Foley looked around the restaurant. If there were any KGB agents, I didn’t see them. Just the usual suspects-expense account lawyers, overweight accountants, and real estate developers entertaining members of the zoning appeals board. Foley seemed to be trying to figure out whether to say anything else. Finally he sighed and said, “The biggest enchilada of them all. With the market economy, some of the new Russian capitalists are petty thieves, and some not so petty, including a helluva lot of government officials. After the failed coup, then the fall of the Union, it got worse. Corrupt old bureaucrats were replaced by corrupt new bureaucrats who didn’t fear the KGB anymore, now that it’s been reorganized and renamed, and morale is worse than the Pentagon’s after ‘Nam. The new regime looks good on paper, but it’s no controls, no holds barred for the wiseguys.
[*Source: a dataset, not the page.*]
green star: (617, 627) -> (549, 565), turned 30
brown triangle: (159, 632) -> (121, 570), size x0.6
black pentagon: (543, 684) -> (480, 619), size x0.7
“In the past, the Soviets had five main exports. Oil, weaponry, gold, platinum, and diamonds. Now, some smart Boris figures there’s hundreds of museums stuffed to the rafters with uncountable fortunes in artwork. The museums are run by low-level functionaries who can be bribed with a set of snow tires for their Lada. You wouldn’t believe what they’ve got-classical Russian stuff plus all the Western art that was accumulated before the Revolution and whatever they could steal during the war. Plus, of course, precious gems, sable pelts, church icons, and historic treasures. They’re being stolen and smuggled into the States and Japan. They slip past customs without paying duties, so the federal government has jurisdiction even if we didn’t want to do the Ruskies any favors.”

“But you do. Our government is doing what the Russian government can’t.”

“If word got out-the piracy of Russia’s precious art-it would be a major embarrassment to the reformers and the new republics. So as a favor from the highest level of our government, we’re tracing the goods back to their source. It’s not much different from what the DEA does with drugs from foreign countries. What you’ve done, Lassiter, is get in the way. You’ve stepped on some toes. Matsuo Yagamata has been under investigation for a long time. So has Severo Soto. They pose as respectable businessmen, but they’re both dirty and ruthless. If you have a problem with either of them, it could be serious, and we’re not in a position to protect you.”

I dipped a piece of crunchy bread in olive oil and took a bite of the veal. “Who killed Francisco Crespo?” I asked.

“Who do you think?”

“I don’t know, but whoever murdered the Russian murdered Crespo to cover it up.”

Foley shrugged. “It’s possible.”

“Because Smorodinsky knew something. He was your informant, wasn’t he? A whadayacallit, a mole?”

“Lassiter, this is way out of your league. Go back to your torts and contracts, okay?”

“Okay,” I said. I knew I was lying, but did he?

“The rabbit,” he said.

Oh, I almost forgot. I reached into my pocket and drew out the pendant. It rolled around in my hand until Foley plucked it out. From his shirt pocket, he produced a small plastic bag with a Ziploc top. He dropped the bunny into the bag.

“Hey,” I said. “Just lookee, no keepee.” He ignored me and started to put the bag in his pocket. I reached across the table and caught him by the wrist. I have a good grip. There’s nothing more embarrassing than having a skinny wide receiver pull out of your grasp, so I always worked hard on forearms, hands, and wrist. And now I was squeezing Foley until his fingers unclenched. So I never saw his other hand slip cleanly inside his jacket and go beneath the table.

“A Glock nine-millimeter semiautomatic is aimed directly at your balls,” he said quietly.

Various intimate portions of my anatomy tightened, shriveled, and tried to make themselves invisible. “The Model seventeen?”

“No, the Model nineteen Compact. Fits easier under the jacket.”

I nodded. “Watch that pressure on the trigger.” I let go of Foley’s wrist and sat back in my chair. “Perhaps I should donate this unique piece of jewelry to my government,” I said. “Do you think I’ll get a deduction for a charitable contribution?”

He scooped up the rabbit, replaced the gun, and stood. “Watch your ass, Lassiter, and stay out of my way. Your problems have nothing to do with me.”

He walked out of the restaurant, leaving me sitting there, wondering whether I should have the tiramisu for dessert.